Paula Vieira enumera também a agenda política do País e como alguns nomes podem trazer ganhos em certas discussões. “As candidaturas femininas, por exemplo, vêm sendo pauta há alguns anos, e a população vem cada vez mais aderindo, então é natural utilizá-las como um recurso estratégico para maximizar as chances na competição”, afirma.
“Além disso, ainda têm os estímulos das regras eleitorais, como as cotas. Então existe essa primeira ideia de se ter candidaturas competitivas, depois tem esses desdobramentos”, conclui. Pelas regras eleitorais vigentes, os partidos precisam formar chapas para o Poder Legislativo com ao menos 30% de mulheres.

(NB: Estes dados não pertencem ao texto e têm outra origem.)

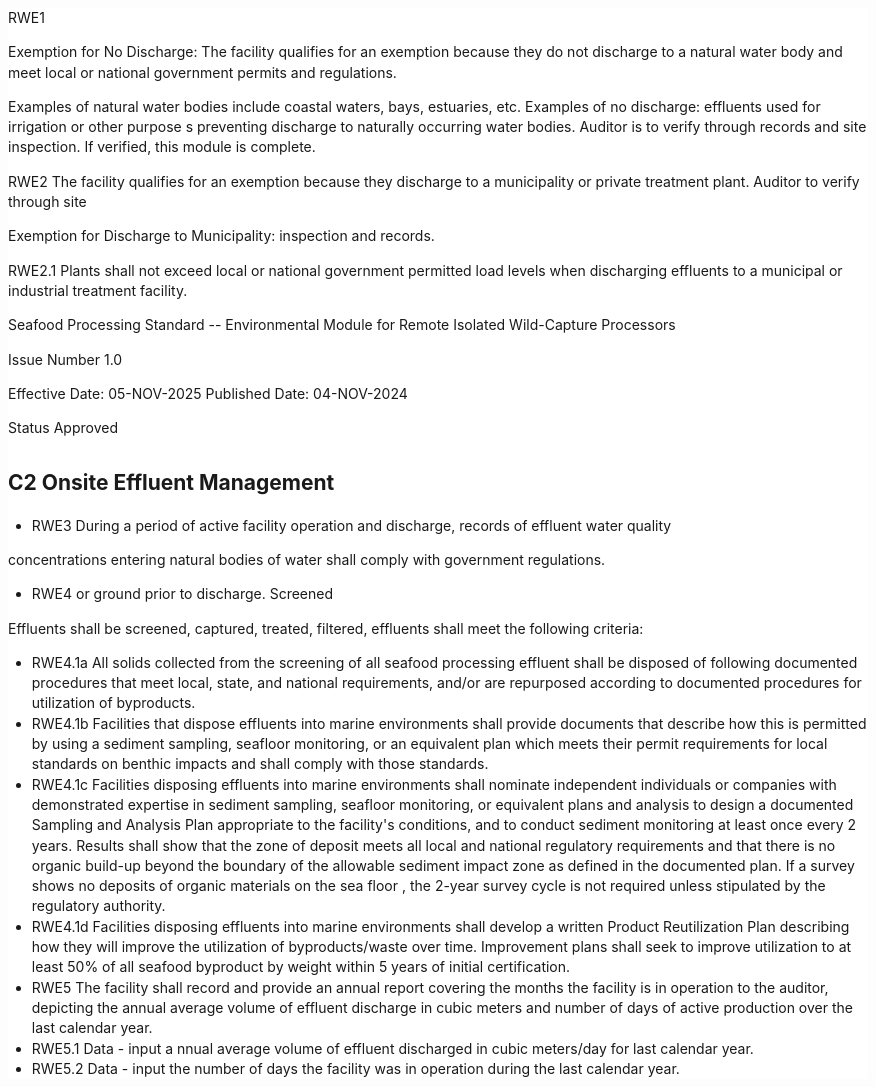 RWE1

Exemption for No Discharge: The  facility qualifies for an  exemption because they do not discharge  to  a  natural  water  body  and  meet  local  or  national  government  permits  and regulations.

Examples of natural water bodies include coastal waters, bays, estuaries, etc. Examples of no discharge: effluents used for irrigation or other purpose s preventing discharge to naturally occurring water bodies. Auditor is to verify through records and site inspection. If verified, this module is complete.

RWE2 The facility qualifies for an  exemption because they  discharge  to  a  municipality  or  private  treatment  plant.  Auditor  to  verify  through  site

Exemption for Discharge to Municipality: inspection and records.

RWE2.1 Plants shall not exceed local or national government permitted load levels when discharging effluents to a municipal or industrial treatment facility.



Seafood Processing Standard -- Environmental Module for Remote Isolated Wild-Capture Processors

Issue Number 1.0

Effective Date: 05-NOV-2025 Published Date: 04-NOV-2024

Status Approved

## C2 Onsite Effluent Management

- RWE3 During a period of active facility operation and discharge, records of effluent water quality

concentrations entering natural bodies of water shall comply with government regulations.

- RWE4 or ground prior to discharge. Screened

Effluents shall be screened, captured, treated, filtered, effluents shall meet the following criteria:

- RWE4.1a All solids collected from the screening of all seafood processing effluent shall be disposed of  following  documented  procedures  that  meet  local,  state,  and  national  requirements, and/or are repurposed according to documented procedures for utilization of byproducts.
- RWE4.1b Facilities  that  dispose  effluents  into  marine  environments shall  provide  documents  that describe  how  this  is  permitted  by  using  a sediment sampling, seafloor monitoring, or an equivalent  plan  which  meets  their  permit  requirements  for  local  standards  on  benthic impacts and shall comply with those standards.
- RWE4.1c Facilities disposing effluents into marine environments  shall nominate  independent individuals  or  companies  with  demonstrated  expertise  in  sediment  sampling,  seafloor monitoring, or equivalent plans and analysis to design a documented Sampling and Analysis Plan appropriate to the facility's conditions, and to conduct sediment monitoring at least once every 2 years. Results shall show that the zone of deposit meets all local and national regulatory requirements and that there is no organic build-up beyond the boundary of the allowable sediment impact zone as defined in the documented plan. If a survey shows no deposits of organic materials on the sea floor , the 2-year survey cycle is not required unless stipulated by the regulatory authority.
- RWE4.1d Facilities  disposing  effluents  into  marine  environments  shall  develop  a written  Product Reutilization Plan describing how they will improve the utilization of byproducts/waste over time. Improvement plans shall seek to improve utilization to at least 50% of all seafood byproduct by weight within 5 years of initial certification.
- RWE5 The facility shall record and provide an annual report covering the months the facility is in operation to the auditor, depicting the annual average volume of effluent discharge in cubic meters and number of days of active production over the last calendar year.
- RWE5.1 Data  -  input  a nnual  average  volume  of  effluent  discharged  in  cubic  meters/day  for  last calendar year.
- RWE5.2 Data - input the number of days the facility was in operation during the last calendar year.

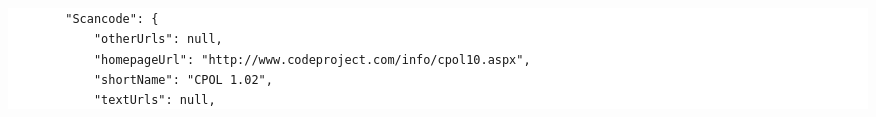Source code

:             "Scancode": {
                "otherUrls": null,
                "homepageUrl": "http://www.codeproject.com/info/cpol10.aspx",
                "shortName": "CPOL 1.02",
                "textUrls": null,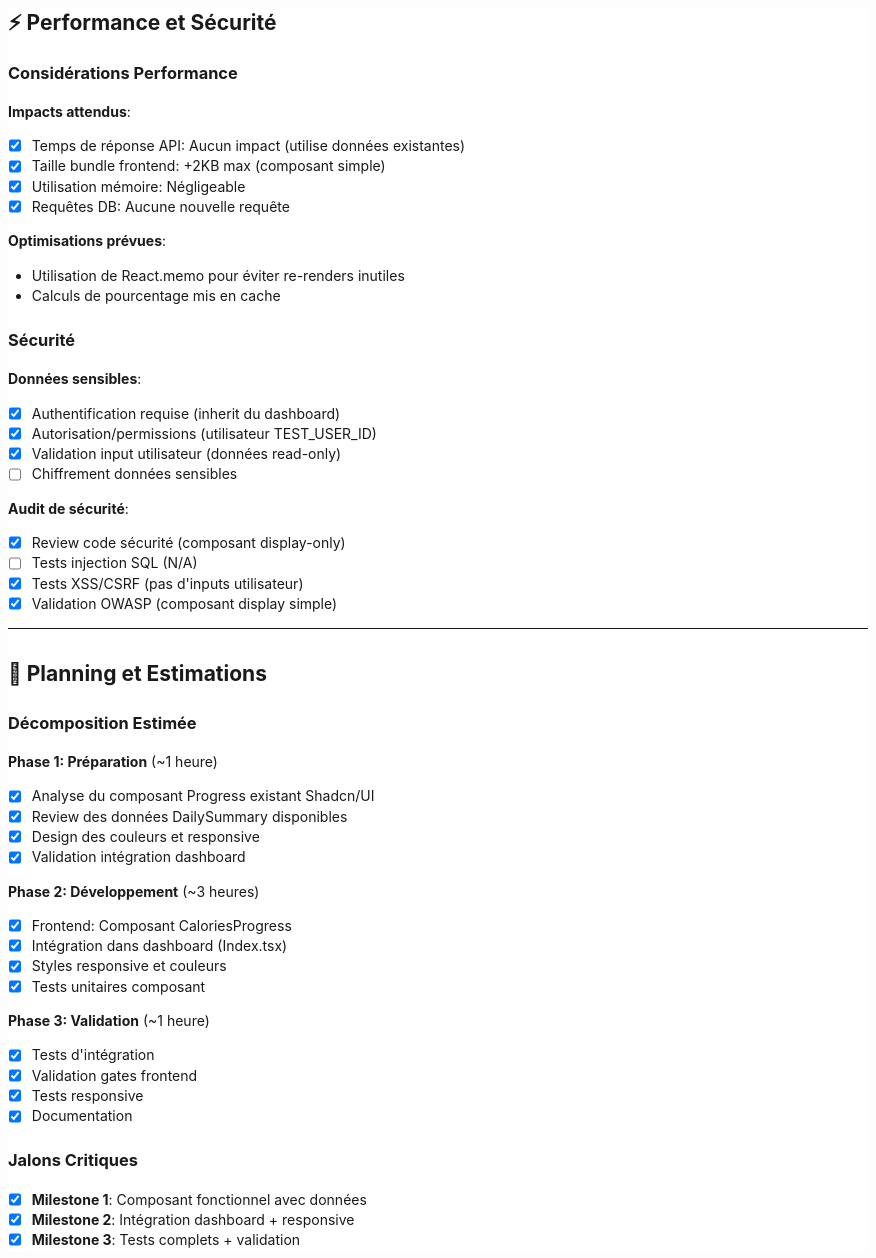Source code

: 
## ⚡ Performance et Sécurité

### Considérations Performance
**Impacts attendus**:
- [x] Temps de réponse API: Aucun impact (utilise données existantes)
- [x] Taille bundle frontend: +2KB max (composant simple)
- [x] Utilisation mémoire: Négligeable
- [x] Requêtes DB: Aucune nouvelle requête

**Optimisations prévues**:
- Utilisation de React.memo pour éviter re-renders inutiles
- Calculs de pourcentage mis en cache

### Sécurité
**Données sensibles**:
- [x] Authentification requise (inherit du dashboard)
- [x] Autorisation/permissions (utilisateur TEST_USER_ID)
- [x] Validation input utilisateur (données read-only)
- [ ] Chiffrement données sensibles

**Audit de sécurité**:
- [x] Review code sécurité (composant display-only)
- [ ] Tests injection SQL (N/A)
- [x] Tests XSS/CSRF (pas d'inputs utilisateur)
- [x] Validation OWASP (composant display simple)

---

## 📅 Planning et Estimations

### Décomposition Estimée
**Phase 1: Préparation** (~1 heure)
- [x] Analyse du composant Progress existant Shadcn/UI
- [x] Review des données DailySummary disponibles
- [x] Design des couleurs et responsive
- [x] Validation intégration dashboard

**Phase 2: Développement** (~3 heures)  
- [x] Frontend: Composant CaloriesProgress
- [x] Intégration dans dashboard (Index.tsx)
- [x] Styles responsive et couleurs
- [x] Tests unitaires composant

**Phase 3: Validation** (~1 heure)
- [x] Tests d'intégration
- [x] Validation gates frontend
- [x] Tests responsive
- [x] Documentation

### Jalons Critiques
- [x] **Milestone 1**: Composant fonctionnel avec données
- [x] **Milestone 2**: Intégration dashboard + responsive  
- [x] **Milestone 3**: Tests complets + validation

O Tribunal Superior Eleitoral (TSE) também estabeleceu que as agremiações devem destinar ao menos 30% dos recursos do Fundo Partidário para financiar as campanhas de candidatas.
Estímulo à participação
No Congresso, tramitam propostas que tentam ampliar esse estímulo à participação feminina. No texto-base do Novo Código Eleitoral, os deputados estabeleceram que, para fins de distribuição de recursos do Fundo Partidário, os votos destinados a candidaturas femininas devem ser contabilizados em dobro.
Em julho deste ano, o Senado aprovou um projeto determinando uma porcentagem mínima de 30% das cadeiras legislativas (em todas as instâncias) para ser preenchida por mulheres, convocando-se as suplentes caso não sejam eleitas em número suficiente para cumprir esse percentual.
Em outra frente, a Justiça Eleitoral tem intensificado a punição contra partidos que tentam burlar as regras de estímulo às candidaturas femininas. No Ceará, chapas inteiras de vereadores em 2020 foram cassadas em Croatá, Nova Russas, Pacatuba, Barbalha e Potengi.
O outro lado da disputa
Diante desse cenário, a pesquisadora Monalisa Soares aponta ainda a dificuldade que mulheres sem tradição familiar na política encontram para chegar aos espaços de poder.
“Evidentemente, tudo isso coloca em questão esse debate sobre a participação das mulheres na política e o papel dos partidos na formação de novas lideranças, no sentido de que as legendas buscam candidaturas que são muito oportunas e, portanto, são dessas mulheres que naturalmente já têm mais chances de serem competitivas”, argumenta.
“Temos que nos perguntar sobre as outras mulheres, aquelas que não têm esse capital familiar, em que medida os partidos vão ou não estimular essas candidaturas? Estudos mostram que é mais difícil para todo esse universo de outras mulheres”, conclui a cientista política.